> **PROBLEM TO WORK ON**:
Beneath this instruction is a block of data; output from it exactly the lines that run from the one containing "pain, the …" through the one containing "and/or medical services", inclusive.

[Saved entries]

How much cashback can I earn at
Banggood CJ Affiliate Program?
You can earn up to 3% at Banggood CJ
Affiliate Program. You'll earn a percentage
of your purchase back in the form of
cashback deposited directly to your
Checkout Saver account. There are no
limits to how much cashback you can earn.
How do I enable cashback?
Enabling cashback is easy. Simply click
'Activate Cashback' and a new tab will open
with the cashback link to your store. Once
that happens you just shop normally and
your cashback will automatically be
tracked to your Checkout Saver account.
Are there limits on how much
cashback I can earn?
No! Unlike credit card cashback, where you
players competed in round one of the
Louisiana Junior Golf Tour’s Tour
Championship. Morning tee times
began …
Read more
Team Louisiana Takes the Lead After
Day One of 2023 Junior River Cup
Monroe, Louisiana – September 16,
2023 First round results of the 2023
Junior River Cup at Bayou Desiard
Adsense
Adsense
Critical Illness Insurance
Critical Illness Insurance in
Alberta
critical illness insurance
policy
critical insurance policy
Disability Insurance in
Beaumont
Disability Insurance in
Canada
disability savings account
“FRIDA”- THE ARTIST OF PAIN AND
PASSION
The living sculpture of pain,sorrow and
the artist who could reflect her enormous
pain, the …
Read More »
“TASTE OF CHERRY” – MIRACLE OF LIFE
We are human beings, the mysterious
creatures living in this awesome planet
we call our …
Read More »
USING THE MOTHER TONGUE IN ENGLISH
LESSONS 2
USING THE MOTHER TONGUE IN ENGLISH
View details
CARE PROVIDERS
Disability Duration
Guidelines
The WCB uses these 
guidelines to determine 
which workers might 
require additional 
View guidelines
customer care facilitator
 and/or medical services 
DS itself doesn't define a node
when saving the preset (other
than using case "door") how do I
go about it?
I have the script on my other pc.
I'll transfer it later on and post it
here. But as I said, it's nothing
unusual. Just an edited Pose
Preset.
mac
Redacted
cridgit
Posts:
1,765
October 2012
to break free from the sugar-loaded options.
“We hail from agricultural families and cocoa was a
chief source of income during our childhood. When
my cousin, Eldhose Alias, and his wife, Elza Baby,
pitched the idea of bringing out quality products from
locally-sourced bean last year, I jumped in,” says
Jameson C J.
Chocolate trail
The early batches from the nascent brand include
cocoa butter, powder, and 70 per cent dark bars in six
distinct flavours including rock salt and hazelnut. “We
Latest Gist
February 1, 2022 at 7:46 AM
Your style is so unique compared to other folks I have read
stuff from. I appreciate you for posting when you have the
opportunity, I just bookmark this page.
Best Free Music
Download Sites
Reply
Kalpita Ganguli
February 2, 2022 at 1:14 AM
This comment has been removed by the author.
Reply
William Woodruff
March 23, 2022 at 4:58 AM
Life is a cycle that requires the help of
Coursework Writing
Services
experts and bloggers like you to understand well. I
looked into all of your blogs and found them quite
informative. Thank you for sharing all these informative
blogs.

> **RESPONSE FOR THIS EXERCISE**:
pain, the …
Read More »
“TASTE OF CHERRY” – MIRACLE OF LIFE
We are human beings, the mysterious
creatures living in this awesome planet
we call our …
Read More »
USING THE MOTHER TONGUE IN ENGLISH
LESSONS 2
USING THE MOTHER TONGUE IN ENGLISH
View details
CARE PROVIDERS
Disability Duration
Guidelines
The WCB uses these 
guidelines to determine 
which workers might 
require additional 
View guidelines
customer care facilitator
 and/or medical services 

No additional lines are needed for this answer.